Scarce first edition of this milestone in the history of medicine, the foundational work of modern epidemiology, which was the first to state the germ theory of infection.
This epochal work "establishes Fracastoro as one of the foremost scientists of all time, and earns him the title of founder of modern epidemiology. "De contagione" contains the first scientifically reasoned statement of the true nature of infection, contagion, and the germ theory of disease and is the foundation of all modern views on the nature of infectuous diseases... Fracastoro's influence is also clearly reflected in the work of such modern scientists as Louis Pasteur, Joseph Lister, and Robert Koch as they broadened and furthered man's knowledge of infectuous diseases." (Heirs of Hippocrates).
"This book represents a landmark in the development of our knowledge of infectuous disease. Fracastorus was the first to state the germ theory of infection. He recognized typhus and suggested the contagiousness of tuberculosis. Haeser describes him as the "founder of scientific epidemology"." (Garrison & Morton).

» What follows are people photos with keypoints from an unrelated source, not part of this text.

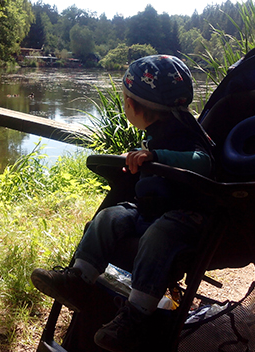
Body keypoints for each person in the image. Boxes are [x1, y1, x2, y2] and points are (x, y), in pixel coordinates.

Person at [31, 55, 215, 352]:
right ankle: (79, 279)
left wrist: (158, 158)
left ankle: (136, 316)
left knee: (158, 235)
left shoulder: (185, 133)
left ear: (133, 106)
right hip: (151, 211)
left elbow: (202, 162)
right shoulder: (158, 130)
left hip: (185, 217)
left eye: (125, 99)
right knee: (109, 216)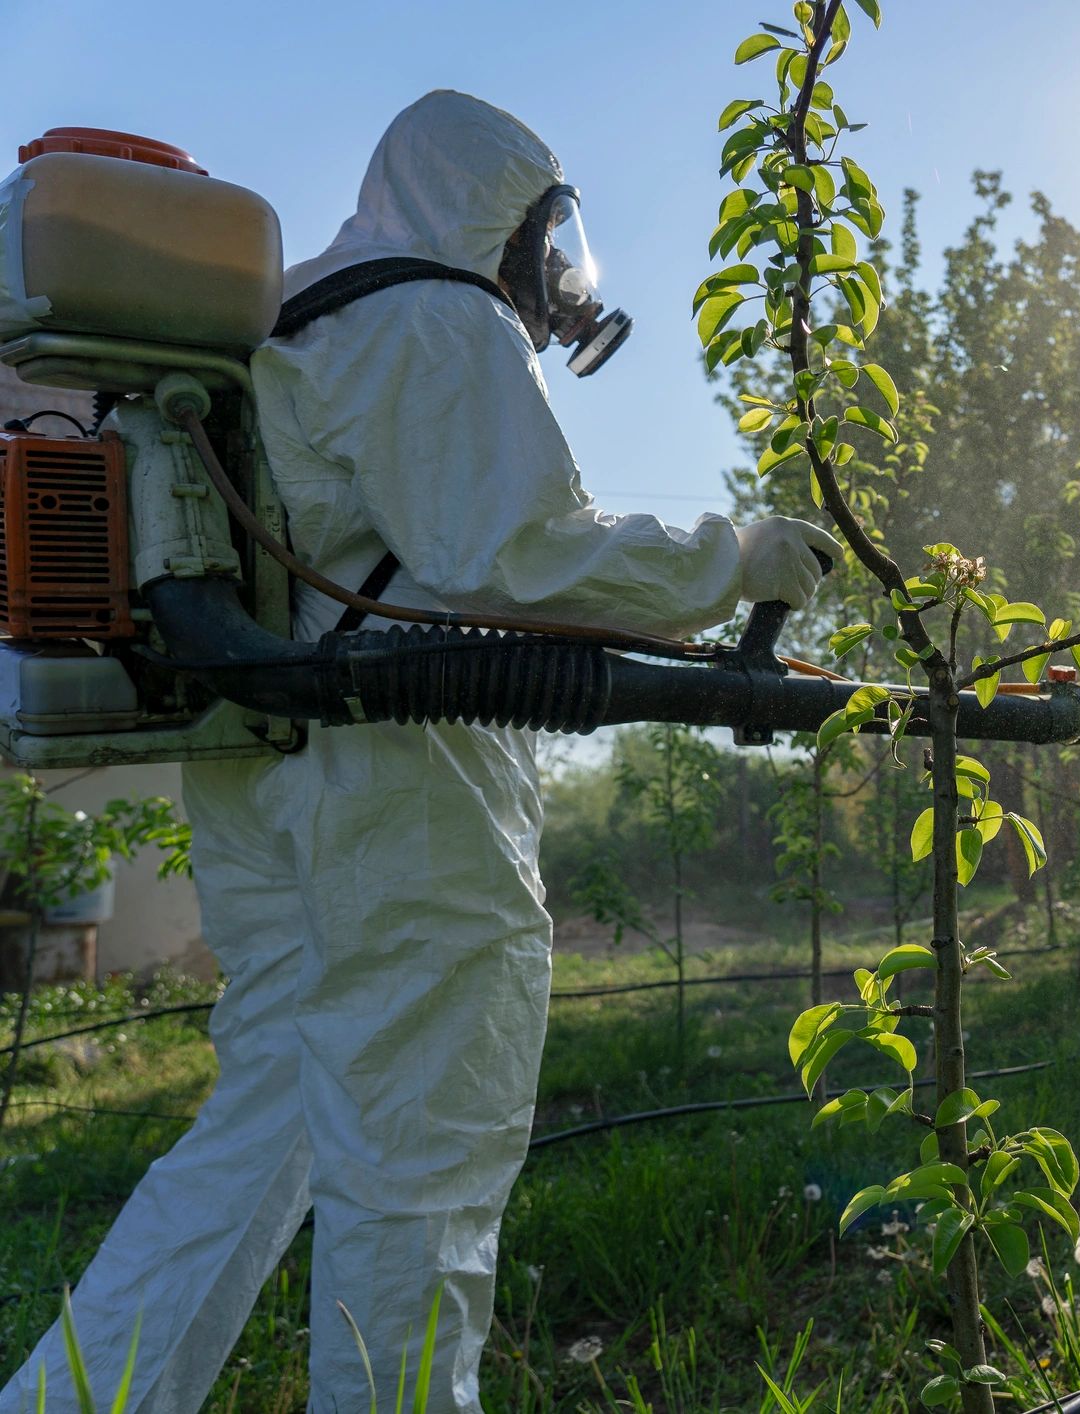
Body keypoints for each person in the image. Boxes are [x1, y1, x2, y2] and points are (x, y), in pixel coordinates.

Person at [0, 91, 838, 1413]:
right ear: (494, 210)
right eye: (549, 243)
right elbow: (517, 555)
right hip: (399, 789)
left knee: (264, 1124)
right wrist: (729, 558)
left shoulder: (299, 316)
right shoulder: (437, 315)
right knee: (424, 1160)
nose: (557, 284)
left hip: (264, 768)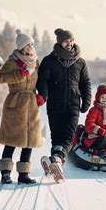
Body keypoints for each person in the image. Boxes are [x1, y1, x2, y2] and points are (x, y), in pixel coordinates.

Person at [0, 29, 45, 184]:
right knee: (11, 140)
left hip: (32, 104)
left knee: (29, 141)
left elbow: (43, 81)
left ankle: (23, 175)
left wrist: (42, 95)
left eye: (32, 44)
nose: (30, 47)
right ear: (21, 47)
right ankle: (5, 173)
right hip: (15, 103)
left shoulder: (35, 62)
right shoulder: (12, 62)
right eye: (27, 45)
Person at [36, 28, 91, 182]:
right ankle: (56, 161)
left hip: (73, 104)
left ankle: (56, 160)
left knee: (68, 136)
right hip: (54, 104)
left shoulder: (80, 62)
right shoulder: (49, 60)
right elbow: (43, 81)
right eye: (67, 41)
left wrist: (86, 100)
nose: (70, 43)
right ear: (60, 42)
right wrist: (43, 95)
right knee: (57, 136)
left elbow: (85, 83)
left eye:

Faracstoro's theories on contagions and epidemics were far ahead of their time, but they were still widely respected. The magnificent theories here constitute the first correct illustrations of how contagions might spread: by simple contact as in scabies and leprosy; by "fomities" or inanimate carriers, such as clothing or sheets; and at a distance, without direct contact or carriers, as in plague, smallpox, etc., attributing their transmission to the action of the air - and his ideas on the spreading and controlling of epidemics were of vital importance to Renaissance man and to the further development of our knowledge within this field. The work furthermore gives the first accurate account of typhys as well as several other contageous diseases, together with the affirmation of the contagiousness of tuberculosis. With this work, Fracastoro was also the first to enunciate the modern doctrine of the specific characters and infectious nature of fevers.
Heirs of Hippocrates: 101; G&M: 2528; Wellcome: 2393; Govi: 83.